Now, there are obvious realities to consider when you’re talking about the difference between men’s sport and women’s sport. The Mayo men’s team aren’t the commercial powerhouse that, say, the Dublin’s men’s team are but they bring in the guts of €250,000 a year in sponsorship money and a similar chunk of change in gate receipts from the National League and county championship.
That’s before there’s any fundraising done or summer camps run or Central Council grants drawn down. The travel expenses and gym memberships and sundry other benefits that come their way are covered by income that they play a big role in attracting. Same goes, to varying and diminishing degrees, with every men’s county team. With the best will in the world, the Mayo women’s team don’t have that pulling power.
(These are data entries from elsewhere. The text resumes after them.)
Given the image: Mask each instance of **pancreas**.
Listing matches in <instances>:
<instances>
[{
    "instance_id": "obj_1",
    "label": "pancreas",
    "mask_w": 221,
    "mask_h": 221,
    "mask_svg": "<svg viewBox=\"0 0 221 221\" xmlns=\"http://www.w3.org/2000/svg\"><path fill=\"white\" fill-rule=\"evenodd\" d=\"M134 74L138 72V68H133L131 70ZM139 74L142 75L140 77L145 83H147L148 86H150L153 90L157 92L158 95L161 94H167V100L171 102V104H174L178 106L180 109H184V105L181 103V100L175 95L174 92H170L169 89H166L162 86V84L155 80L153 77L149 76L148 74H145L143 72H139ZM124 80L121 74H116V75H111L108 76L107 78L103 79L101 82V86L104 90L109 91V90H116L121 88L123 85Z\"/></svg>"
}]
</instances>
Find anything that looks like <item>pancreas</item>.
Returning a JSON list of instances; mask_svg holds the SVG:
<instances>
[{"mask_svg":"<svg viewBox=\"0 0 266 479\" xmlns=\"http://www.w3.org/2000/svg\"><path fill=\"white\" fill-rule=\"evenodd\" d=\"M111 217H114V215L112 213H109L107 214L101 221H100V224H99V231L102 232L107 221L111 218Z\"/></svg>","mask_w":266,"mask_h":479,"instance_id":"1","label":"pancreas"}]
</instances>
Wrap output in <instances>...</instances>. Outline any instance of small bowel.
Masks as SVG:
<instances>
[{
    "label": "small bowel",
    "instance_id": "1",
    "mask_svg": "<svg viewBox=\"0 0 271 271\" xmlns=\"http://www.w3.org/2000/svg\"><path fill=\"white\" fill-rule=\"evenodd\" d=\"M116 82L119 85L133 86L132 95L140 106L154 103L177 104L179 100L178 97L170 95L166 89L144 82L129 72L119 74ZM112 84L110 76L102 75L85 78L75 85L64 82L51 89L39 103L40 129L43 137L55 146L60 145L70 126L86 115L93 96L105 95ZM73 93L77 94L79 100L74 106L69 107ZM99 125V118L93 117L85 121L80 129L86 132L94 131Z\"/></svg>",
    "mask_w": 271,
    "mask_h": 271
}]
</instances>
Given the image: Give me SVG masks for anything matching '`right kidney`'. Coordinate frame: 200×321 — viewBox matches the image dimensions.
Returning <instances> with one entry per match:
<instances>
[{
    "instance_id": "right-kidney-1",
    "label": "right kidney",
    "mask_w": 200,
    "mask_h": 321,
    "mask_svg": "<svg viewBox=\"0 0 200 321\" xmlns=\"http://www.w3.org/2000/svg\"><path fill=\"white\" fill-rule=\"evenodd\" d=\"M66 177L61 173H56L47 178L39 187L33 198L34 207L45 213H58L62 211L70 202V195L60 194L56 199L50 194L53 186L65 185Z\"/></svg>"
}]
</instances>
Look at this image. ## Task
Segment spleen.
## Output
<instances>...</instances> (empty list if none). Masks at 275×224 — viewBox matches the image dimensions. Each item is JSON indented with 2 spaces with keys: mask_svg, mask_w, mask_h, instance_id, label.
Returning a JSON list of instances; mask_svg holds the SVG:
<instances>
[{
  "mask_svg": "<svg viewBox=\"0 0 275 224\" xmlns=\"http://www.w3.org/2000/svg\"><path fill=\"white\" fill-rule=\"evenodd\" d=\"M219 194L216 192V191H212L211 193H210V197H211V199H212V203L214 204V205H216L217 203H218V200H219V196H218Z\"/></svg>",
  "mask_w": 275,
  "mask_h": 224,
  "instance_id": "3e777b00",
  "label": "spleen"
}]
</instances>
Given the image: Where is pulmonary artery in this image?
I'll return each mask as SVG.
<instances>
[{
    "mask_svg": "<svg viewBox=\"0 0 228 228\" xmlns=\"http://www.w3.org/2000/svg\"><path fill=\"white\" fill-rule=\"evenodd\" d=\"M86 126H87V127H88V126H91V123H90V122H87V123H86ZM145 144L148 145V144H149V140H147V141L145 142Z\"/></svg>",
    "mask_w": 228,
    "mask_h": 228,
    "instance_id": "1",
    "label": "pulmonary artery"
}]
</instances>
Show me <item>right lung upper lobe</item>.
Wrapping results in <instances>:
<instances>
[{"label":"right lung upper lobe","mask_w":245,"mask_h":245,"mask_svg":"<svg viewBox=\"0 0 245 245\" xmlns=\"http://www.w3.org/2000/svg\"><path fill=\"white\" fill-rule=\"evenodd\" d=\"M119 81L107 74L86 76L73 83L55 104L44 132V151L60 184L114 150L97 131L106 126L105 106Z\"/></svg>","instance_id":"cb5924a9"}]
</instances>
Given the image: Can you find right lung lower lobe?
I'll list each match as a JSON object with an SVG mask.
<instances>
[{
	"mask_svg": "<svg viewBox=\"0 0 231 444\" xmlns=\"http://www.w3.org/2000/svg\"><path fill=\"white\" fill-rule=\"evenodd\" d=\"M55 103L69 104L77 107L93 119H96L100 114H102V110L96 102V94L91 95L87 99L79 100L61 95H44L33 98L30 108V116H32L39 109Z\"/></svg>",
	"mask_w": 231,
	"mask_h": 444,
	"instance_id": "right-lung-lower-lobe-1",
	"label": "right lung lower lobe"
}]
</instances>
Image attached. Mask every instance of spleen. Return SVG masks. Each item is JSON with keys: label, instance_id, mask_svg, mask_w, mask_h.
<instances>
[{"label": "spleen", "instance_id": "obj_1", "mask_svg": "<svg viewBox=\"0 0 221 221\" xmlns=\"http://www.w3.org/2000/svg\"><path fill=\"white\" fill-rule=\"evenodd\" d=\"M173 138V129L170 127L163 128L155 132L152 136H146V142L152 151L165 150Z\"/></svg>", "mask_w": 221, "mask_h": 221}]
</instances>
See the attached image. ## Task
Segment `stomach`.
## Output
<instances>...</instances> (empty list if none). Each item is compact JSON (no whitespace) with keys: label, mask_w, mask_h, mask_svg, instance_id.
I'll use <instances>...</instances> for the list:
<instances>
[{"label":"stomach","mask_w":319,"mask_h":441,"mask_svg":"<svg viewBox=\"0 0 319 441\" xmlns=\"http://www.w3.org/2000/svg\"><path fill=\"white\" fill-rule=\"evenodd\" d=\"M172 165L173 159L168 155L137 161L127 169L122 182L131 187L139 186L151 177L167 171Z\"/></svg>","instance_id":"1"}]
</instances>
And yet, the phrase, “We’d settle for a bit of food” has to make you sit up straight in your chair. There is a long road to travel for women’s sport and, in all frankness and honesty, it’s impossible to see all the miles being covered in this life or the next. But surely we can all get together and agree that a pot of curry after training for intercounty teams is the absolute least we ought to be able to do.
For that to happen, women’s sport needs more Sarah Rowes. And it needs them to be louder and bolshier and more willing to make things uncomfortable for the people in charge.
The only reason it is seen as being okay for the best women footballers and camogie players in the country to bring their own food to training is that they don’t complain about it. They are literally empty vessels, making no noise.
The fruits of the new
sponsorship of women’s football are there for all to see these days. That’s the whole point of it from Lidl’s point of view, after all – to be seen. Looking down from billboards, beaming out from the new TV ad. It’s all about eyeballs. But there’s something about it that all feels a little too self-congratulatory, all the more so in light of the day-to-day conditions the sport’s best players have to put up with.
No doubt about it, €1.5m a year is a phenomenal piece of business by the Ladies Gaelic Footballers Association. And the TV ad in particular is very striking. Lots of action, plenty of hits and spills and muck and dirt. It was filmed on location in Laois last month and a few of the players involved joked on Twitter afterwards about the production company having to pipe in fake rain to get the look of it just right.
Fake rain. In Ireland. During the wettest January in 60 years. While county teams are organising rosters for bringing food to training.
There’s something wrong with that picture.